Instalados em 2013, nos primeiros oito meses de funcionamento grande parte foram alvo de algum tipo de vandalismo. A fábrica CMPC custeou os reparos nos semáforos entre a Alegria e Florida, incluindo uma em frente da Escola Rio Grande do Sul, na Vila Jardim, que atualmente não está em funcionamento. De acordo com o engenheiro de trânsito Antônio Pedreira, ao longo do tempo, foram vandalizadas novamente com roubos de luzes de led. É um ato contínuo, que cabe fazer a manutenção para melhor segurança dos pedestre.

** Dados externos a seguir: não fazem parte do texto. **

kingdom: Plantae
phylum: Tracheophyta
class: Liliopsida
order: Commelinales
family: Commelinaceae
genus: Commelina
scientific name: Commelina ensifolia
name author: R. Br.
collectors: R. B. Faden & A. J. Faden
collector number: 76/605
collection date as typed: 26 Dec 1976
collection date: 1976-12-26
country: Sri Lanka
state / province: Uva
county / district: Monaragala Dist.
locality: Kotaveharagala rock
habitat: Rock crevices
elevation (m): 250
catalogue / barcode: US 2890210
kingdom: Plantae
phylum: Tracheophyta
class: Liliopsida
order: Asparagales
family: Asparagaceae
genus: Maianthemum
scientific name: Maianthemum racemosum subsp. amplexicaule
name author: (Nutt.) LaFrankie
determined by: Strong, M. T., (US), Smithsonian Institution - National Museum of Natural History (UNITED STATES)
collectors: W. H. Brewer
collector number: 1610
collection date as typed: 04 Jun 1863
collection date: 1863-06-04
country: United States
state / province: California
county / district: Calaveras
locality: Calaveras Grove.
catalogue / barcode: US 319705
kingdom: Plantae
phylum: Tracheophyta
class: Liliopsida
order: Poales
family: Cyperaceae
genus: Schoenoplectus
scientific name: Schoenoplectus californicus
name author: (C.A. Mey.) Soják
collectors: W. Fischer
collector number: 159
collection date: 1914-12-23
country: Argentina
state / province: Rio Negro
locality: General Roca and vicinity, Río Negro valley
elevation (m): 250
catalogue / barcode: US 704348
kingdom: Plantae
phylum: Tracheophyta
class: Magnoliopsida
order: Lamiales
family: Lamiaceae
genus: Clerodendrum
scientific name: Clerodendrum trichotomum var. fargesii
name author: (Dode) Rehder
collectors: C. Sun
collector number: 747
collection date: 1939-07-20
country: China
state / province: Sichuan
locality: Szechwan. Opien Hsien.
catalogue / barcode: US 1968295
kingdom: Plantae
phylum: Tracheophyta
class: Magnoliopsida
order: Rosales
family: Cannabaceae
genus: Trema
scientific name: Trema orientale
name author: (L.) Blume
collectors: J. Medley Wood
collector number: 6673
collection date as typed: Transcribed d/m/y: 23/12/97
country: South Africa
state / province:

Pedreira mostrou como exemplo que, em 2004, foi implementada uma sinaleira com sinalizador para deficientes visuais no Centro. "Não durou um ou dois meses", relata. Entre os fatos ocorridos com ela, estava o uso indevido por crianças e adolescentes (brincadeiras) e arrebentação de cabos elétricos. "A Mobilidade Urbana poderia estar sinalizando outros locais novos, mas não podem por ter que refazer as atuais sinalizações no trânsito, com custo em materiais e mão de obra", diz.
Em nota do Departamento de Trânsito do Rio Grande do Sul (Detran), há, além da falta de funcionamento do equipamento, desrespeito por parte dos motoristas e dos próprios caminhantes. Elas foram criadas para garantir a segurança de quem está a pé e precisa chegar ao outro lado de uma via, mas nem sempre cumprem o seu papel.
De acordo com o secretário Rodrigo Pedroso, não há previsão de colocar mais sinalizações desse tipo, mas pode haver revitalizações nas 16 que já existem. Só de pedestres (quando não tem cruzamento de veículos) são cinco: na Rua Santa Catarina, no Centro; em frente à Escola Augusto Meyer, no Ermo; da Escola Evaristo da Veiga, na Alegria; próximo ao Supermercado Codebal, na Avenida Castelo Branco (Moradas da Colinas); e na Escola Rio Grande do Sul.